SOURCE DOCUMENT:
==================================================

Drawing on the iconography of a family farm in Western New York, Tommy Hartung’s animated and physical landscapes engage deeply with the material histories that shape a place. Hartung’s feature-length animation, The Chautauqua County Almanac traces the evolutionary journey of lime plaster technology, from its origins in ancient Levantine mortuary customs to its modern applications in rural American farming. Inspired by Aldo Leopold’s seminal environmental work, A Sand County Almanac, the project unfolds against the backdrop of Hartung’s family’s grape farm in Chautauqua County, a rural area in western New York. The film represents the culmination of a six-year endeavor, incorporating outdoor time-lapse photography captured by trail cameras and three-dimensional landscape scans. 

 

Hartung defamiliarizes his subject by combining agricultural data and local lore with handmade AI slop. The spliced, looping, glitchy narration is studded with repetitions and gaps, rendering an uncanny portrait of a place—like an apocryphal story or like a folk tale from an era of large language models. The spellbinding Almanac is accompanied by assemblages of artifacts that appear in the film.

 

Like Hartung, Donna Dennis is attuned to the markers of memory and passing time—and to the correspondence between natural and supernatural elements. Dennis, like Hartung, left New York City in 2019 after living downtown for fifty years. When she moved to the Hudson Valley, Dennis turned from her urban preoccupations—bridges, subway tunnels, and towers—to the rural structures around her, resonant with associations from her early life in Springfield, Ohio.

 

In this series of gouache paintings, photographs, and dioramas, Dennis takes as her subject the view from the barn-like studio where she works. Within the frame, her own Shaker-style house sits off-center like a human figure on the landscape, silent witness to mysterious nighttime phenomena. Compared to the large architectural installations Dennis is best-known for, the intimate scale of these works suggests the elemental work of beginning anew, of pursuing something elusive in darkness and solitude. The works reflect Dennis’s reverence for the night, as a temporal expanse that sets the imagination loose like a traveler in search of ultimate things: beauty, survival, the self. 

 

Born in Akron, Ohio, and based in Fredonia, New York, Tommy Hartung is an artist and educator specializing in animation and mixed-media sculpture. His work explores the intersections of history, technology, and narrative.

 

Hartung’s solo exhibitions include The Bible (2014), an exploration of ideology and myth through handcrafted props and stop-motion animation, and King Solomon’s Mines at the Rose Art Museum, which examined colonial narratives through the fusion of found objects and digital manipulation.

==================================================

TASK TO CARRY OUT: Repeat the passage from the exhibition text word for word, from "Born in Akron, Ohio, and" to "and digital manipulation.".

RECORDED DATA:
==================================================

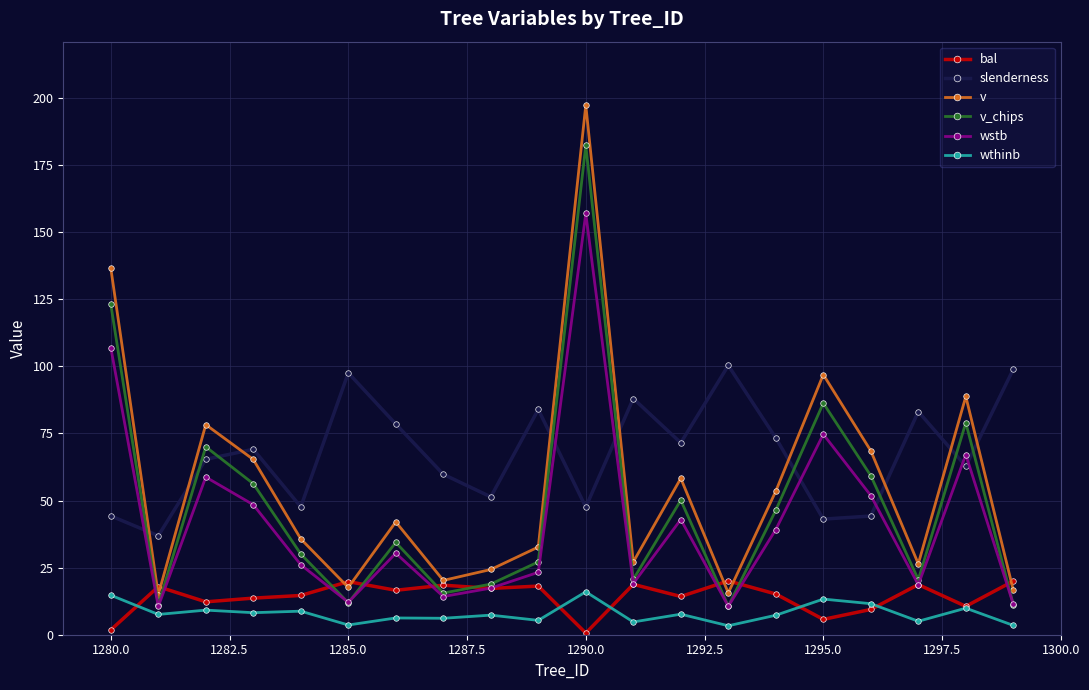

Which series has the largest range (max minus min)?

v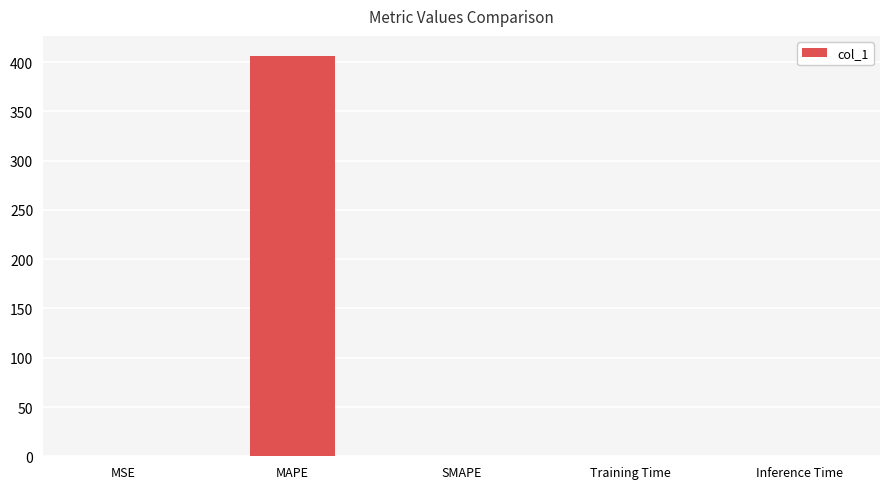

What is the change in value from MSE to Inference Time?

-0.1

==================================================

RESPONSE BOX:
Born in Akron, Ohio, and based in Fredonia, New York, Tommy Hartung is an artist and educator specializing in animation and mixed-media sculpture. His work explores the intersections of history, technology, and narrative.

 

Hartung’s solo exhibitions include The Bible (2014), an exploration of ideology and myth through handcrafted props and stop-motion animation, and King Solomon’s Mines at the Rose Art Museum, which examined colonial narratives through the fusion of found objects and digital manipulation.